In keeping with my commitment to being the last family in town to get whatever it is all the other families are buying, I held out for a long time against getting the soundtrack to Frozen.
(In case you’re wondering what other things my kids insist we’re the last family in America to get, we don’t have an Xbox, a wii, cable TV, or a football. We do have Netflix, so the kids are getting to watch the entire Little House on the Prairie series—starring the inimitable Michael Landon—from the beginning. I still cannot figure out why it is my children aren’t considered the coolest kids in their grades.)
Lilah’s kindergarten teacher was playing the soundtrack in the classroom, so the frenzy was getting stoked, regardless. Lilah was incessantly babbling about an eternal winter and telling me she got the feeling I didn’t know. Finally, I took the hint and, nudged on by the fact that Zachary’s Glee! class is performing Frozen, downloaded the soundtrack.
I was rewarded for my capitulation by glancing in the rearview mirror on Sunday and seeing them singing “Let it Go” together, although I’m pretty sure that Zachary was singing his parody, entitled “Let it Rip.” He’s nine.

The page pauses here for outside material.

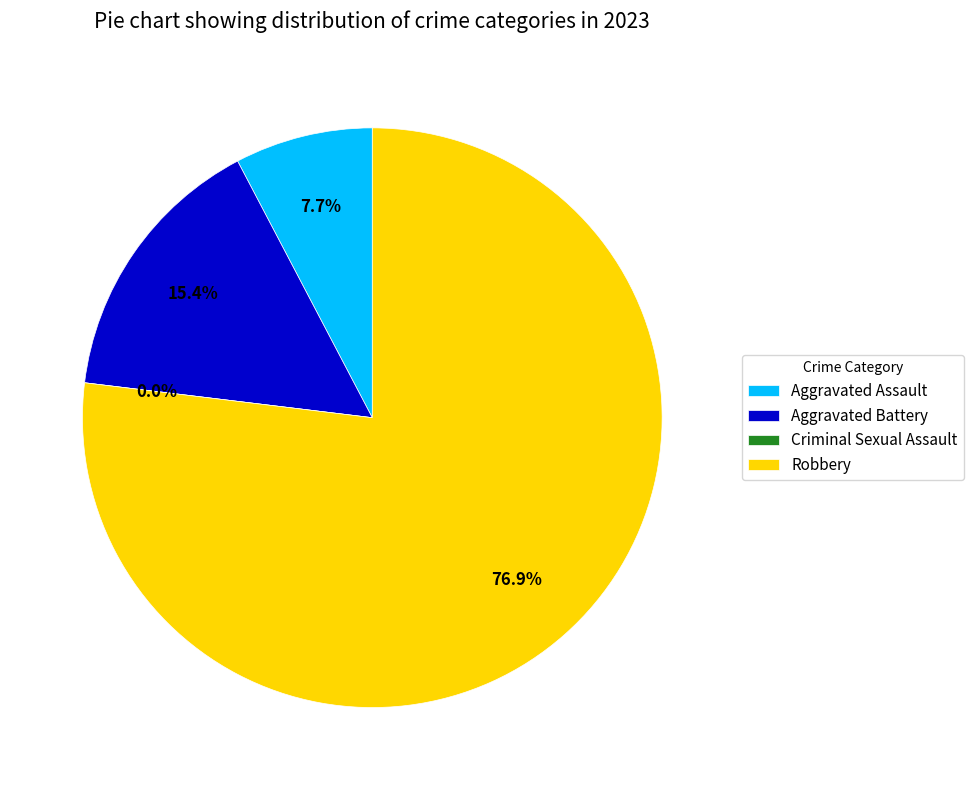

True or false: Robbery accounts for 89% of the total.

False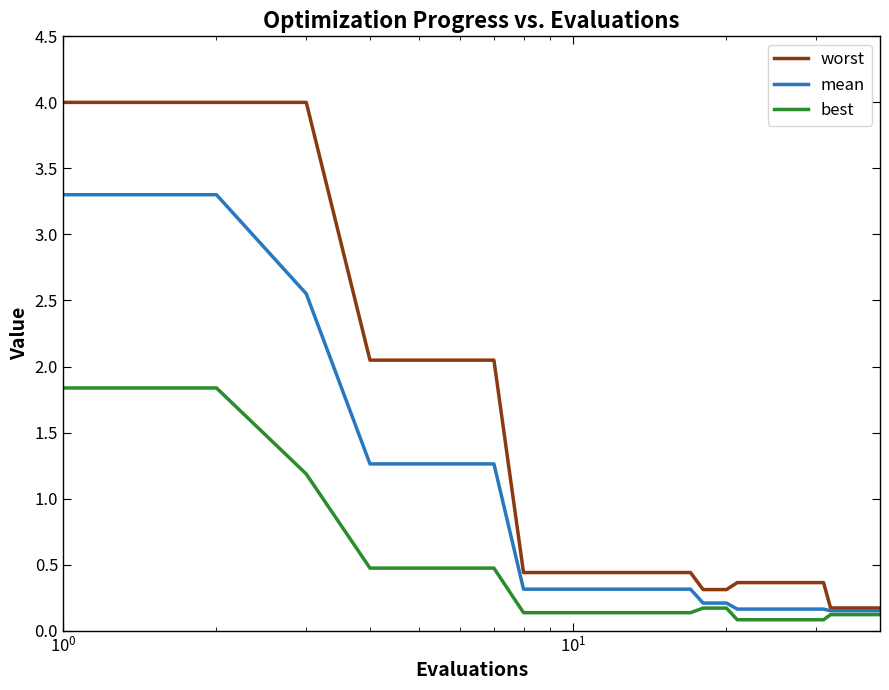

Rank the series by their average value, from highest to lowest.

worst, mean, best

It’s about twelve kinds of adorable to watch Lilah sing these songs, and fifty-seven kinds of sweet to watch Zachary actually interacting with his little sister. (Benjamin, the surly one, maintains a staunch opposition to said soundtrack being played in his presence.)
Every morning, after the boys head out to walk to school, I drive Lilah to her school with the soundtrack playing blaring and her shouting, “Stronger than a hundred men!” in the backseat. When we arrive at school, we sit in the parking lot with the engine off, finishing out whichever song we’re on. When you own the Frozen soundtrack, every moment is a Driveway Moment.

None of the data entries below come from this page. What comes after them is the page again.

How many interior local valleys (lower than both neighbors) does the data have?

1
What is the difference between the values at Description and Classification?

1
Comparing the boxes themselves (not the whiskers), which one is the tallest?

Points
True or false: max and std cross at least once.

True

Then I take her in, and she reminds me: “Mommy, when you get in the car, can you please turn it off so that… you know…” Yes, yes, I do know. You want the soundtrack to pick up exactly where we left off when I get you in the afternoon, so I shouldn’t listen to it on the drive home.
Because after getting three kids ready for school and listening to you sing about how love is an open door, what I really want to do is get back in the car and listen to the Frozen soundtrack all by myself.